Las Sociedades Financieras Populares (Sofipos) han realizado aportaciones extraordinarias por más de 500 millones de pesos al Fondo de Protección de Sociedades Financieras Populares y de Protección a sus Ahorradores (ProSofipo). Este fondo, que asegura los recursos de los ahorradores hasta 25,000 UDIs (equivalente a 220,740 pesos), ha logrado recaudar un total de 1,099.7 millones de pesos. Estas medidas se implementaron tras la revocación de la licencia de la Sofipo Consejo de Asistencia al Microemprendedor (CAME) por parte de la Comisión Nacional Bancaria y de Valores (CNBV) debido a irregularidades contables que afectaron a miles de ahorradores.

El caso de CAME, que ofrecía rendimientos de hasta 15% para atraer depósitos, dejó a muchos ahorradores sin acceso a sus fondos durante meses, lo que llevó a la CNBV a intervenir y a iniciar pagos a través del Fondo de Protección. Aproximadamente 800 ahorradores, que tenían más de 200,000 pesos depositados, no fueron incluidos en estos pagos, lo que ha generado una preocupación significativa sobre la seguridad de los ahorros en estas instituciones. La situación ha resaltado la importancia de contar con un fondo de protección robusto para salvaguardar los intereses de los ahorradores en el sector.

Las Sofipos han ganado relevancia en el sistema financiero mexicano en los últimos años, especialmente con la introducción de modelos digitales que permiten a los usuarios acceder a servicios financieros a través de aplicaciones. Este crecimiento ha sido acompañado por un aumento en la captación de recursos, superando en septiembre de 2024 el monto que colocaban en créditos. Sin embargo, el intento de muchas Sofipos de convertirse en bancos ha generado un nuevo desafío, ya que deben cumplir con regulaciones más estrictas y mantener su solidez financiera.
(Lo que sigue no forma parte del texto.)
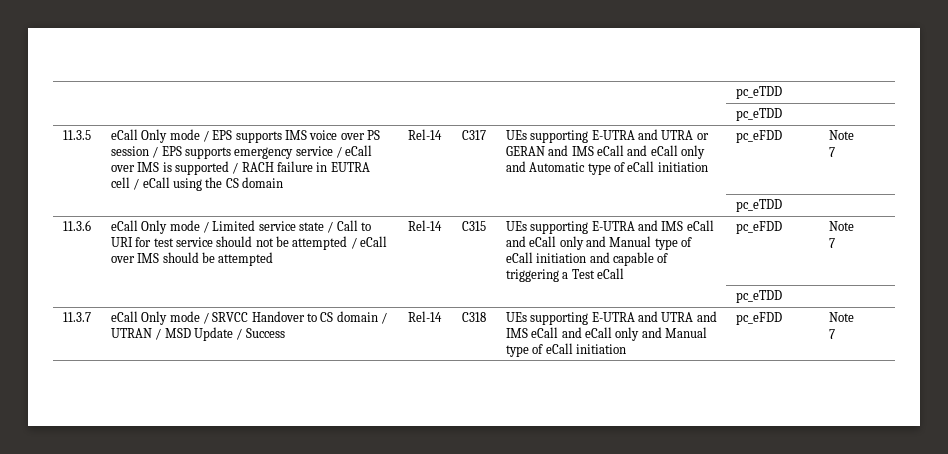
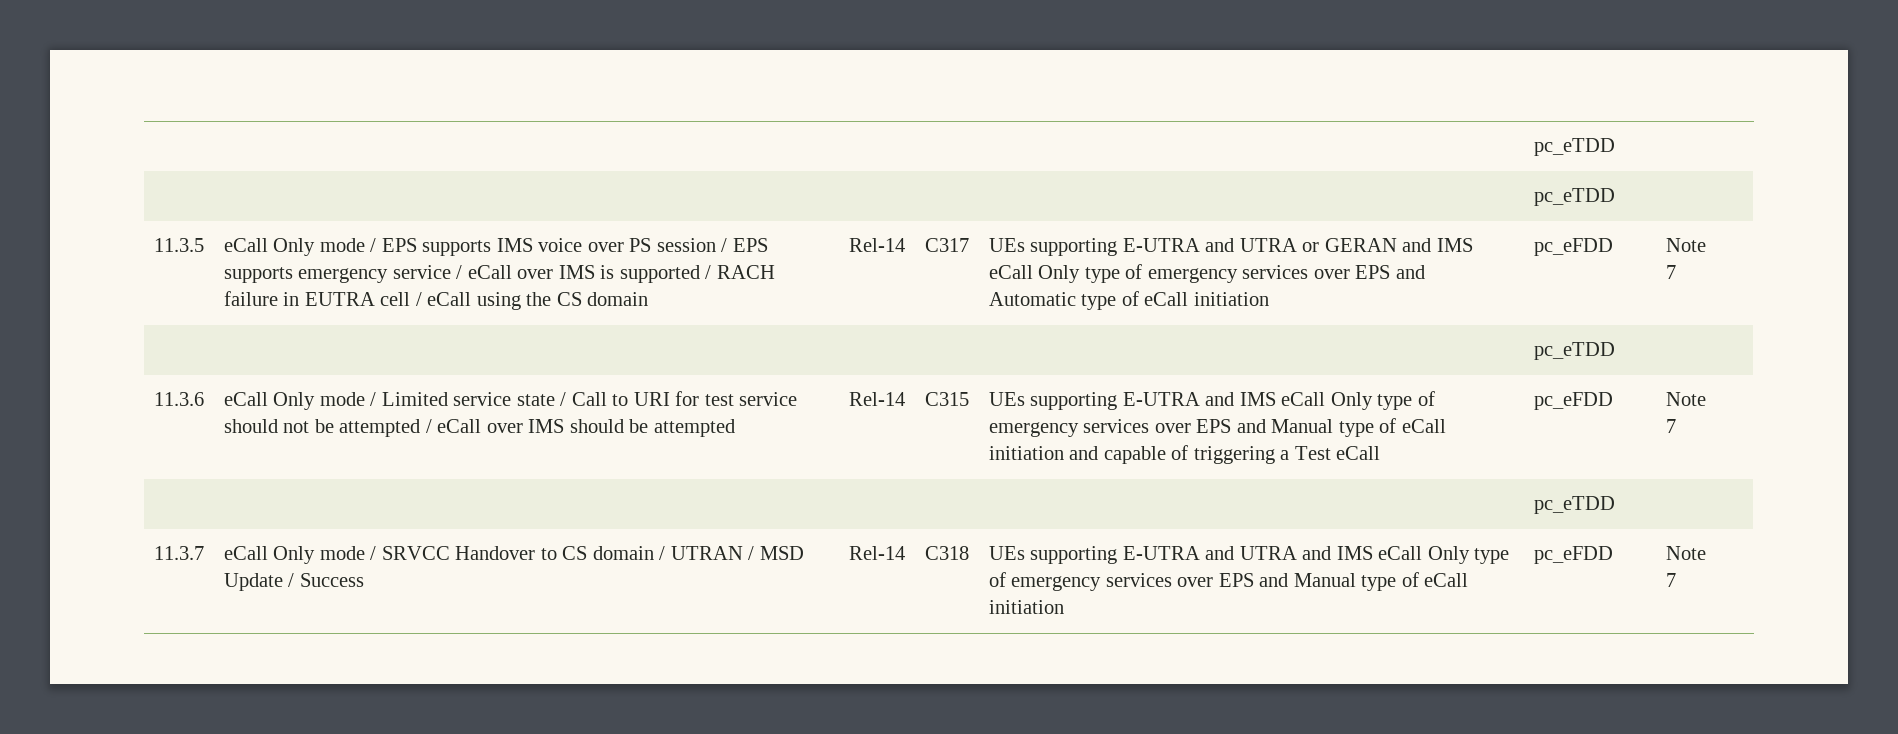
[627,145,706,159] and eCall only -> [1038,264,1391,283] Only type of emergency services over EPS
[505,236,584,250] and eCall only -> [1330,391,1435,410] [988,419,1232,437] Only type of emergency services over EPS
[561,327,640,341] and eCall only -> [1427,546,1510,564] [988,572,1254,591] Only type of emergency services over EPS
Las aportaciones extraordinarias al Fondo de Protección son un paso necesario para restaurar la confianza en el sector, especialmente después de los problemas que enfrentó CAME. La Asociación Mexicana de Sofipos (AMS) ha indicado que el fondo debe alinearse con el crecimiento del sector, que cuenta con 35.8 millones de clientes al cierre de 2025. La capacidad de las Sofipos para ofrecer rendimientos competitivos en un entorno de tasas de interés en aumento ha atraído a muchos ahorradores, lo que podría ser un indicativo de un cambio en la dinámica del ahorro en México.
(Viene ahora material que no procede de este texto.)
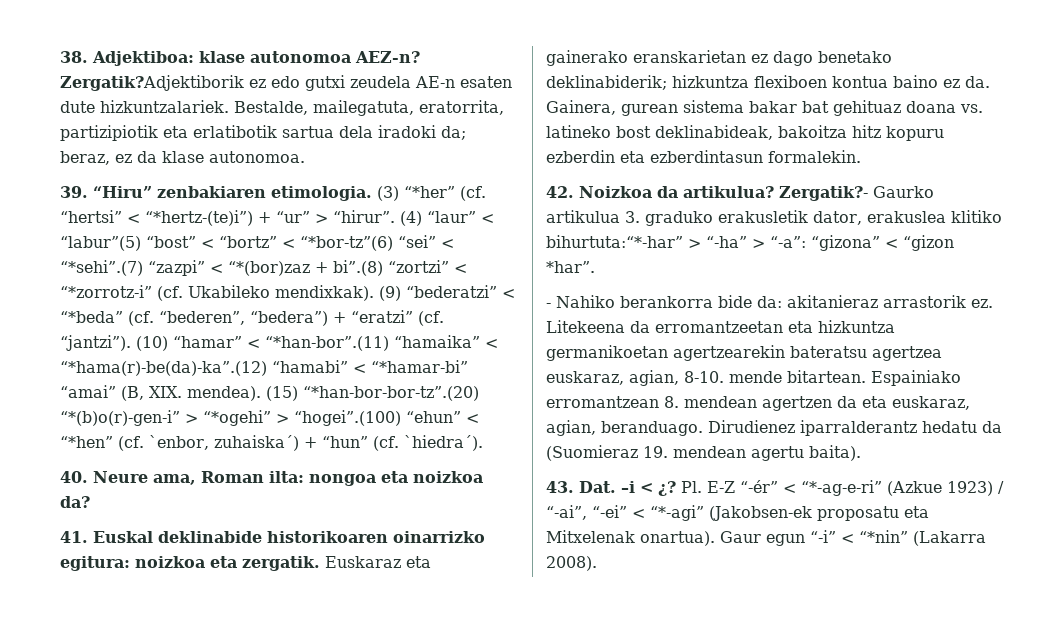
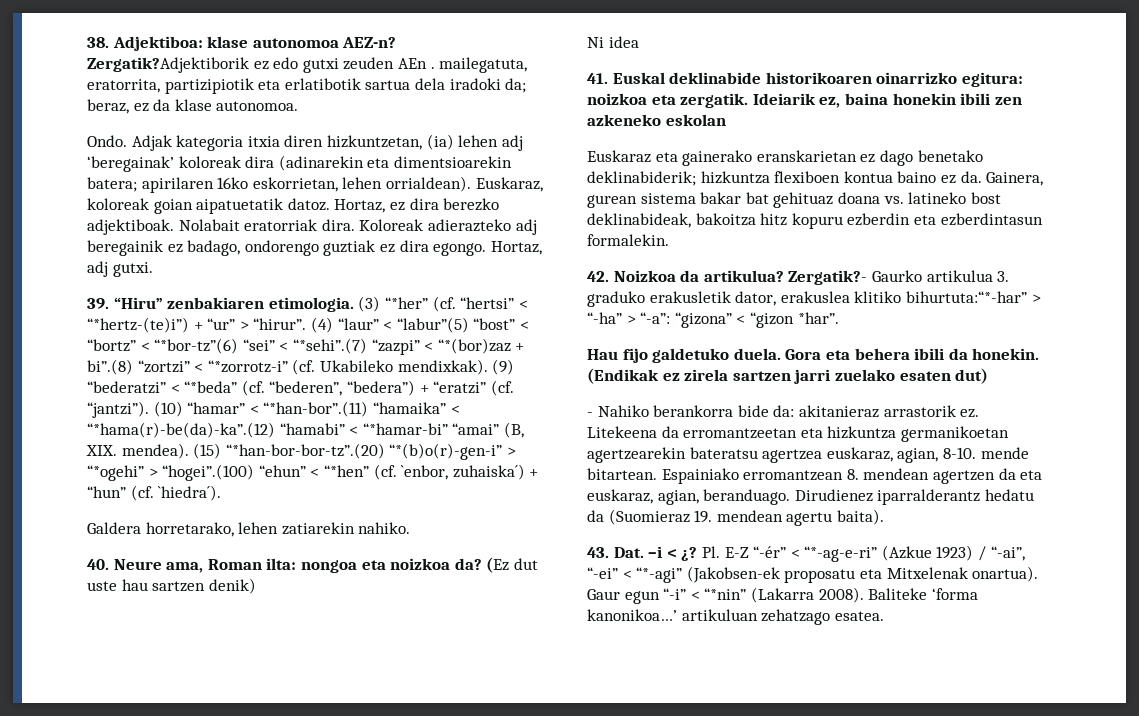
[350,76,512,88] [60,100,308,115] zeudela AE-n esaten dute hizkuntzalariek. Bestalde, -> [343,57,435,70] zeuden AEn .
(305, 157) none -> [87,134,523,151] [87,155,512,172] [87,176,543,193] [87,198,500,214] [87,219,537,235] [87,240,542,256] [87,261,153,277] // Ondo. Adjak kategoria itxia diren hizkuntzetan, (ia) lehen adj ‘beregainak’ koloreak dira (adinarekin eta dimentsioarekin batera; apirilaren 16ko eskorrietan, lehen orrialdean). Euskaraz, koloreak goian aipatuetatik datoz. Hortaz, ez dira berezko adjektiboak. Nolabait eratorriak dira. Koloreak adierazteko adj beregainik ez badago, ondorengo guztiak ez dira egongo. Hortaz, adj gutxi.
(483, 443) none -> [87,522,411,537] // Galdera horretarako, lehen zatiarekin nahiko.
(90, 502) none -> [486,557,538,573] [87,578,256,594] [587,36,639,48] (Ez dut uste hau sartzen denik) // Ni idea
(320, 563) none -> [752,93,1022,108] [587,114,726,126] Ideiarik ez, baina honekin ibili zen azkeneko eskolan //
(595, 267) none -> [587,348,1040,363] [587,368,989,384] // Hau fijo galdetuko duela. Gora eta behera ibili da honekin. (Endikak ez zirela sartzen jarri zuelako esaten dut)
(597, 563) none -> [868,588,978,600] [587,609,884,625] Baliteke ‘forma kanonikoa…’ artikuluan zehatzago esatea.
A futuro, será crucial observar cómo las Sofipos manejan su crecimiento y las regulaciones que se implementen para garantizar la estabilidad del sector. La CNBV ha comenzado a solicitar aportaciones voluntarias a las Sofipos, lo que podría ser un indicativo de un enfoque más proactivo en la supervisión del sector. Los próximos meses serán determinantes para evaluar la efectividad de estas medidas y su impacto en la confianza de los ahorradores, especialmente en un contexto donde la inclusión financiera sigue siendo un objetivo clave en México.